Sandra Berendes behauptet sich in einer Männerdomäne und zeigt das mit dem pinkfarbenen Firmenzug. Sie handelt mit verschiedenen Baustoffen. © Ronny von Wangenheim
Kohlenhändlerin in Castrop-Rauxel ohne Kohle: Verzweifelte Kunden rufen an
Kohle
Die Urgroßmutter gründete den Kohlenhandel. Jetzt hat Sandra Berendes in ihrem Betrieb in Castrop-Rauxel den Schlussstrich gezogen, obwohl die Nachfrage sehr groß ist.
Emma Berendes, die Urgroßmutter, gründete 1928 ihren Kohlenhandel. Der Mann war in den letzten Tagen des Ersten Weltkrieges umgekommen, die Witwe sorgte für den Familienunterhalt. „Sie war noch mit Pferden unterwegs und lieferte die Kohlen aus“, erzählt Sandra Berendes (40). Sie hat die Familientradition fortgesetzt. „In vierter Generation“, sagt sie, „ich bin die, die mit der Kohle abschließt. Leider.“
In ihrem Baustoffhandel am Rapensweg 221 in Castrop-Rauxel steht noch eine kleine Menge mit Briketts. „Nicht mal Briketts bekommen wir mehr“, sagt sie. Den Handel mit Steinkohle hat sie nach der letzten Saison aufgegeben. Kunden gebe es noch, aber keine gescheite Kohle zu einigermaßen vernünftigen Preisen. „Die Preise beim Großhändler sind fast dreifach so hoch wie vor einem Jahr.“
„Privatkunden rufen verzweifelt an“, erzählt sie. „Es gibt noch viele Zechenhäuser, in denen mit Kohle geheizt wird.“ Aus Castrop-Rauxel hatte sie „ein paar hundert Kunden“, Kohle hat sie aber in Säcken oder als Schüttgut auch nach Essen, Bottrop oder sogar Hamm geliefert. Daneben haben aber auch Gartenbaubetriebe von ihr Kohle bezogen, die sie mit einem Spezialfahrzeug anlieferte. „Sie heizen damit ihre Gewächshäuser“, sagt Sandra Berendes.
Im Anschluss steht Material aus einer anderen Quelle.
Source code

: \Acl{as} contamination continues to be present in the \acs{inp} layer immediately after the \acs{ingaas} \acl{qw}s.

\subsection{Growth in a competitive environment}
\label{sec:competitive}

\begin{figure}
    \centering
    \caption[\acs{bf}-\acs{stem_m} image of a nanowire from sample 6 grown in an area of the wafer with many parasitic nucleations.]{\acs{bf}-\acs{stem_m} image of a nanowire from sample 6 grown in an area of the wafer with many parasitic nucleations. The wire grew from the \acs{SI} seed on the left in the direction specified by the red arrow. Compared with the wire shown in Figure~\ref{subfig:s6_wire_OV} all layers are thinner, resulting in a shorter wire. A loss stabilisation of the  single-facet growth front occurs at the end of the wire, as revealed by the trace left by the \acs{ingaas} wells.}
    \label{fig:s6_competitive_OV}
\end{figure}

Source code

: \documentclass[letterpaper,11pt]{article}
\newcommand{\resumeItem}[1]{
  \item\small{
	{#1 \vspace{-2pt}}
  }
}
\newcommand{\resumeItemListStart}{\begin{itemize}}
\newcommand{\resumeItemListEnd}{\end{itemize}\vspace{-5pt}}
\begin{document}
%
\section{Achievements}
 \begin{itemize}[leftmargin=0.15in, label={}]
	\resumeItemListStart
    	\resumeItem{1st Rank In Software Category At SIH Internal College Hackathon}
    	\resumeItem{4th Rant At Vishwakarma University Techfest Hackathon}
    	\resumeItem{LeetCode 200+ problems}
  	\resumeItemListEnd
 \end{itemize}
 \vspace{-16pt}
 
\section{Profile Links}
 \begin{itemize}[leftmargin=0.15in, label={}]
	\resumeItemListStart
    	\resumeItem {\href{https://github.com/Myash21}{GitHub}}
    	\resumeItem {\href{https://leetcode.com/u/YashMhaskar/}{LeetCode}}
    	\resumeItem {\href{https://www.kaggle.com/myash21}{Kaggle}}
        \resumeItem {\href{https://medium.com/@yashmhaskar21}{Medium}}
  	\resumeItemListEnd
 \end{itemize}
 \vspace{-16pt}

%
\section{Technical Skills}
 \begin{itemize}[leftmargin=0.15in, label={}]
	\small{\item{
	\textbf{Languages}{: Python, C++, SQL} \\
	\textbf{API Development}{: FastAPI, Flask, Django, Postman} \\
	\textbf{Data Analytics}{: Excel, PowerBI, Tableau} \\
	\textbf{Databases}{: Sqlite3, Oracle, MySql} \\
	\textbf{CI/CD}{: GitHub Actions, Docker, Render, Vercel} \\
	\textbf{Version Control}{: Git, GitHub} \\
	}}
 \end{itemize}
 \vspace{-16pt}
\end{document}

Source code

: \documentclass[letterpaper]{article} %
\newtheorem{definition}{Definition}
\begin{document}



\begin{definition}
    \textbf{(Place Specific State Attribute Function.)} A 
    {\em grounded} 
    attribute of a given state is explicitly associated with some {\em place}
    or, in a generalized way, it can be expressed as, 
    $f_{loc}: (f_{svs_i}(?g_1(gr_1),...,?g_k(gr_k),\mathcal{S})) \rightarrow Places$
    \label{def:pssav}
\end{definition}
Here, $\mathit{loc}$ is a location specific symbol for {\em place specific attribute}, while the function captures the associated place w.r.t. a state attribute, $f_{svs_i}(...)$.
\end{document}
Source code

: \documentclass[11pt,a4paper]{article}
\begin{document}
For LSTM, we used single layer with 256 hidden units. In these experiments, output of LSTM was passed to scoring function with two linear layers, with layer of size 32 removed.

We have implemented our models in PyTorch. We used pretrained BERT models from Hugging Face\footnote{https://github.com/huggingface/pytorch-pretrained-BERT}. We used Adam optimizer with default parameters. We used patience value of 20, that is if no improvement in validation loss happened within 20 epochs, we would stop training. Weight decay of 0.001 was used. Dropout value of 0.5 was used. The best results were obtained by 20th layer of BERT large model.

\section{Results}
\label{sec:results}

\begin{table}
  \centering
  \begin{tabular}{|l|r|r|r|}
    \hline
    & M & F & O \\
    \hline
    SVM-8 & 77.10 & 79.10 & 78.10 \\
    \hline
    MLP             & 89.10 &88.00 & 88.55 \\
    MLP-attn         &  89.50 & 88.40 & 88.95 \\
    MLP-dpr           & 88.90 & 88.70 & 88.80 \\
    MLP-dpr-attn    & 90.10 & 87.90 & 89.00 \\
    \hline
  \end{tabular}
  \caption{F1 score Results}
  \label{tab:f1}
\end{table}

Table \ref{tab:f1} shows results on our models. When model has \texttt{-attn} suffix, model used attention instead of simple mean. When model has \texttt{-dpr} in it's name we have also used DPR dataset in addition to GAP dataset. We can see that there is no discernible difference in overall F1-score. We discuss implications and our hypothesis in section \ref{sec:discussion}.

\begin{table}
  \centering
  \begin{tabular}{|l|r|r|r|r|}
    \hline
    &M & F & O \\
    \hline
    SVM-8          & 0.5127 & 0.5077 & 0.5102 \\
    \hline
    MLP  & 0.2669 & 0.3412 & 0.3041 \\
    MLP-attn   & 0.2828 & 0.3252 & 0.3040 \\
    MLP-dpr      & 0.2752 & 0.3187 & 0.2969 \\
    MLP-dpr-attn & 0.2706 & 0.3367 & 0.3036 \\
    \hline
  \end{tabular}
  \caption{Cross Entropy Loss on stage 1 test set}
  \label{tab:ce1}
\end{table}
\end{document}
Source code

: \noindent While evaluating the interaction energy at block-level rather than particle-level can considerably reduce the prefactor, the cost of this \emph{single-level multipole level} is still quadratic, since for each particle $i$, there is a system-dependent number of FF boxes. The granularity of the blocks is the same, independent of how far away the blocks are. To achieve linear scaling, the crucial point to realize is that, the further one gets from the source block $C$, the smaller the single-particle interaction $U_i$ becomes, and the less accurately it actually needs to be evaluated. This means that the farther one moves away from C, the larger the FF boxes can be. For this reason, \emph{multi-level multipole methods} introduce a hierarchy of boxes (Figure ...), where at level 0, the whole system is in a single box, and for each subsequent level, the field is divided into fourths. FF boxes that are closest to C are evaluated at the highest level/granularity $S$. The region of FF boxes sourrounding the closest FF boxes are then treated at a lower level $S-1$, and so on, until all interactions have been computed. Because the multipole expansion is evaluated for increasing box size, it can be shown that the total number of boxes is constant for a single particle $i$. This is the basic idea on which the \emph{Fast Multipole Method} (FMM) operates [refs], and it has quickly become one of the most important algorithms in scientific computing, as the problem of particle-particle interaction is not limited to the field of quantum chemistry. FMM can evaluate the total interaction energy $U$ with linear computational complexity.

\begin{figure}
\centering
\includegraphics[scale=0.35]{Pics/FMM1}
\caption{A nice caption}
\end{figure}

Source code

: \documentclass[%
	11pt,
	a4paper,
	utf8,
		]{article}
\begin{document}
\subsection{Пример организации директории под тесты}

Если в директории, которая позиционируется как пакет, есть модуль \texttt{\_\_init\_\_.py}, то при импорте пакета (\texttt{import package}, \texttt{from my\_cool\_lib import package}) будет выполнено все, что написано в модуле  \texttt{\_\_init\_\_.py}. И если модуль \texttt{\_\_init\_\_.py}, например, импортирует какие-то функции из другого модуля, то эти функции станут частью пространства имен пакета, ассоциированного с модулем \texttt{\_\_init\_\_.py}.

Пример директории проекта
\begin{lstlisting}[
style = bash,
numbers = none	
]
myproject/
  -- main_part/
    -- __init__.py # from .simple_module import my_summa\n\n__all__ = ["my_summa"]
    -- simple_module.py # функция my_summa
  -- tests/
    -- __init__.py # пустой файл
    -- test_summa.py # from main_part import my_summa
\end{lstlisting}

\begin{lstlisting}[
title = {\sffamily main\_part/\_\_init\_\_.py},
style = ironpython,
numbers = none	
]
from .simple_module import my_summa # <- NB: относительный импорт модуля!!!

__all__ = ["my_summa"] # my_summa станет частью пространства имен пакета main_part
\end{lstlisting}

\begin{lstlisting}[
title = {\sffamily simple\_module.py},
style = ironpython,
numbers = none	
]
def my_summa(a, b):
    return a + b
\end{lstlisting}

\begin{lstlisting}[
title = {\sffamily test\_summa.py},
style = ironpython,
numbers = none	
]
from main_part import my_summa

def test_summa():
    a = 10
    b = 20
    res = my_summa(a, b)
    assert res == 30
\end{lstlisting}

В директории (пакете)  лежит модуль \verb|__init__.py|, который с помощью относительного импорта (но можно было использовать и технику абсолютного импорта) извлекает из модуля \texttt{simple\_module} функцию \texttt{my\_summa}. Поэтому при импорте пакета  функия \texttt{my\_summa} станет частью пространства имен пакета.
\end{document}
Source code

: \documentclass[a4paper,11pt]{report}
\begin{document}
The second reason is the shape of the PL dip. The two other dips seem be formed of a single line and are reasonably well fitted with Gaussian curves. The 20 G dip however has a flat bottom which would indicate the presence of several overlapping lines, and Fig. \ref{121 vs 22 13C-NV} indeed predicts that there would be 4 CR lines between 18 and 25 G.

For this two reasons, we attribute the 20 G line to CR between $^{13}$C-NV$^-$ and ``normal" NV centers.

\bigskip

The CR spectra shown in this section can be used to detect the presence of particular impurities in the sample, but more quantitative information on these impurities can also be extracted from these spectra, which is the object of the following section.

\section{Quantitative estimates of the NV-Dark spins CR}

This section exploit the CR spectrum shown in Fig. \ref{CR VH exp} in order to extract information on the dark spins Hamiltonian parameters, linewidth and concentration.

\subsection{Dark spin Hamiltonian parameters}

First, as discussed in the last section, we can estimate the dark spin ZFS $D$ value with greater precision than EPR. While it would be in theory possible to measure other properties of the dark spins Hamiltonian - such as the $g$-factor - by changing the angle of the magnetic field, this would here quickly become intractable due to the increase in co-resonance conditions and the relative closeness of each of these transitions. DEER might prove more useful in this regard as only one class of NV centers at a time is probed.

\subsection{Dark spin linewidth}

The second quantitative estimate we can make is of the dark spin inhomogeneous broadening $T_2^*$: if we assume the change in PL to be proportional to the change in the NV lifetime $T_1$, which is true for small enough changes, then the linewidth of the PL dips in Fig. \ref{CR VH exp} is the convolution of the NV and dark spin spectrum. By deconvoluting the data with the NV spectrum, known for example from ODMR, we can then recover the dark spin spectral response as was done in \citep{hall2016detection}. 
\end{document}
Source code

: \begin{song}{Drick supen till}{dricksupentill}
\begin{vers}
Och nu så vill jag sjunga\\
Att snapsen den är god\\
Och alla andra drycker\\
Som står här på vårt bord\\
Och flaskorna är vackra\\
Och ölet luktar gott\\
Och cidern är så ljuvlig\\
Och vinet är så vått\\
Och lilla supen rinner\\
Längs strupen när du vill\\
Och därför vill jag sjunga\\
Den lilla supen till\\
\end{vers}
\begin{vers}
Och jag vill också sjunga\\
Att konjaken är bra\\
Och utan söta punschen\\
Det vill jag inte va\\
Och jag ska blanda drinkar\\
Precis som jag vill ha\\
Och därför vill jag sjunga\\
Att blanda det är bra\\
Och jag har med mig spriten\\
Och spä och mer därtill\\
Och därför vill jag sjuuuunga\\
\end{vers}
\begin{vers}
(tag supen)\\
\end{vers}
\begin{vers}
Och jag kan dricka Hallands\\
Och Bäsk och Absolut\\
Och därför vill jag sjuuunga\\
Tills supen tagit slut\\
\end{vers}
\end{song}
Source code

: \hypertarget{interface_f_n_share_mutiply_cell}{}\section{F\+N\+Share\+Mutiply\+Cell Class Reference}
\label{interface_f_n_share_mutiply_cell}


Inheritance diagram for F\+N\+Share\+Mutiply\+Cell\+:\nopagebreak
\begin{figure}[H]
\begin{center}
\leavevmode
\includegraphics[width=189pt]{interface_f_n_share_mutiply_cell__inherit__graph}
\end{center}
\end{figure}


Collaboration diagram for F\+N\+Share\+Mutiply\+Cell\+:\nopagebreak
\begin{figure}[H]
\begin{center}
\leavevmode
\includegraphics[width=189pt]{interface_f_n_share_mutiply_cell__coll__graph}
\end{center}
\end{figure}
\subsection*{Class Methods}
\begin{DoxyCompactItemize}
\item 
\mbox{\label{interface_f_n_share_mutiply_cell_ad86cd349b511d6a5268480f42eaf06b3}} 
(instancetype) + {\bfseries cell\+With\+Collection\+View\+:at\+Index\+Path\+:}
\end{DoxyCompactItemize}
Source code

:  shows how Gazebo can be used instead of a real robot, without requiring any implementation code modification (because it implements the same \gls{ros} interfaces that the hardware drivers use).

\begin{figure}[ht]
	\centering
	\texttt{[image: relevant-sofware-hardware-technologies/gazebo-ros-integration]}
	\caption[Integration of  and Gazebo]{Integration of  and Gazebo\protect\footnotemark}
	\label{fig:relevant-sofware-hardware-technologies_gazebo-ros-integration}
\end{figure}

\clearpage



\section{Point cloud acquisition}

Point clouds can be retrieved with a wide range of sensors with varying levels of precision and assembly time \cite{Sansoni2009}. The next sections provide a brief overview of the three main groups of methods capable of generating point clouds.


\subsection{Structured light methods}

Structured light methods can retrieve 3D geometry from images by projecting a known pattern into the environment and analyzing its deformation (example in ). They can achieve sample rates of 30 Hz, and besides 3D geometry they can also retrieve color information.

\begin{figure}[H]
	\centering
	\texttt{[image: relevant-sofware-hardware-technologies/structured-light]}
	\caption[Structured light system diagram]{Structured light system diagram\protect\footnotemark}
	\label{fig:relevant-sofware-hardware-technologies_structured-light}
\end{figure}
Englische Kohle war lange eine gute Alternative
Auch Klinkerwerke gehörten zu den Kunden. Und bis in die 1990er-Jahre seien viele öffentliche Gebäude noch mit Kohle beheizt worden – Schulen oder Gefängnisse bekamen Kohle aus dem Familienbetrieb. Der damals noch in Essen war. Sandra Berendes ging dann 2016 nach Castrop-Rauxel, weil sie hier ein geeignetes Gelände fand. Selbstbewusst hat sie in der von Männern dominierten Branche ein Zeichen gesetzt: Den Schriftzug mit ihrem Namen hat sie auf pinken Untergrund auf Firmenschilder und Lastwagen gesetzt.
Leicht ist Sandra Berendes der Schritt nicht gefallen, mit dem Kohlenhandel abzuschließen. Schließlich gibt sie damit ein Standbein auf. Doch es sei immer schwerer geworden. Nachdem die letzte Zeche in Deutschland keine Steinkohle mehr geliefert hatte, kam Kohle nur noch aus dem Ausland. Kohle aus Polen und Russland habe keine gute Qualität, sagt sie. Englische Kohle sei eine gute Alternative gewesen. Doch dort behielten sie ihre Kohle jetzt lieber im eigenen Land.
Der Brexit, immer weiter steigende Preise, schlechter werdende Qualität, Lieferschwierigkeiten, zuletzt noch der Krieg in der Ukraine mit seinen Folgen – es kam eins zum anderen. Sandra Berendes setzt jetzt auf ihr zweites Standbein, das sie vorausschauend vor erst drei Jahren ausgebaut hat: Speditionen, Baustoffe und Natursteine.
Tonnenweise Baustoffe und tütenweise Spielsand
Steine, Kies, Sand, das alles lagert auf ihrem Betriebsgelände in Ickern. Sie beliefert Großkunden mit 100 Tonnen. Es kommen aber auch Castrop-Rauxeler vorbei, die in ein paar Tüten Spielsand für die Kinder mitnehmen. Noch gibt es auch ein paar Briketts. Sandra Berendes sagt, dass sie versuche, Briketts, Holz- oder Braunkohle im Angebot zu behalten. Gerade jetzt setzen viele Menschen zusätzlich zur Heizung auf Kaminöfen.
Nur mit der Steinkohle sei definitiv Schluss. „Wir haben nie was anderes gemacht“, sagt sie und Bedauern klingt mit: „Mein Großvater hätte sich nicht vorstellen können, dass wir einmal nicht mehr mit Kohle handeln.“ Und Uroma Emma Berendes sicher auch nicht.